Spotify Surpasses Half-Billion Monthly Users
Music service Spotify surpasses half a billion monthly active users for first time, but misses revenue targets due to slower ad sales
Spotify said on Tuesday it has surpassed half a billion monthly active users for the first time.
The firm’s monthly active users rose to 515 million in the first quarter, beating its guidance of 500 million.
The increase represented a 22 percent rise year-over-year driven by “strength in both developed and developing markets, and nearly all age groups”, the company said.
Premium subscribers, which are included in overall monthly active users, rose 15 percent or 5 million in the quarter to 210 million, beating its expectations with “outperformance across all regions, led by Europe and Latin America”.
Premium growth
The company projected 217 million premium subscribers and 530 million monthly active users for the current quarter.
Total revenue grew 14 percent year-on-year to 3 billion euros (£2.7bn), short of the company’s projections of 3.1 billion euros due to macroeconomic challenges in its advertising business.
The company reported an operating loss for the quarter of 156m euros, better than the projected 194m euros, boosted by lower marketing spending.
The firm hit a net loss of 225m euros for the quarter, compared to net income of 131m euros a year earlier.
.@Spotify‘s strongest Q1 since going public in 2018 and the second largest quarter of MAU growth in our history.

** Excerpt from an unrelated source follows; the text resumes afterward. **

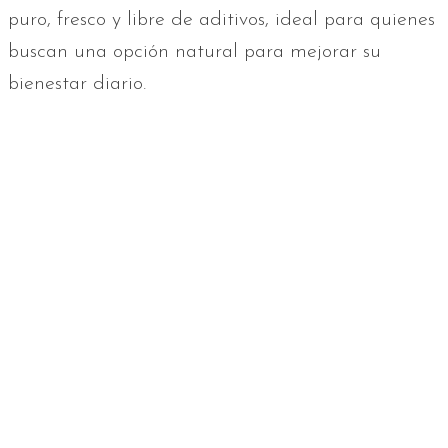
puro, fresco y libre de aditivos, ideal para quienes
buscan una opción natural para mejorar su
bienestar diario.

Thank you to our teams worldwide for all you accomplished. More here: https://t.co/rkCQ3HWu43 pic.twitter.com/NC8FWGG4sR
— Daniel Ek (@eldsjal) April 25, 2023
Higher spending
The company has seen sharply elevated spending in areas such as podcasts over the past year as it seeks to create royalty-free original content. Spotify says it pays about 70 percent of its revenues to music rights holders.
The company had its “strongest Q1 since going public in 2018” with the second-largest growth of monthly active users in its history, chief executive Daniel Ek said on Twitter.
In January the firm announced a 6 percent headcout cut, laying off about 600 employees, as a cost-cutting measure and took severance charges of 41 million euuros in the first quarter related to layoffs.
The company is also shutting down its Heardle game on 5 May, less than a year after acquiring the game.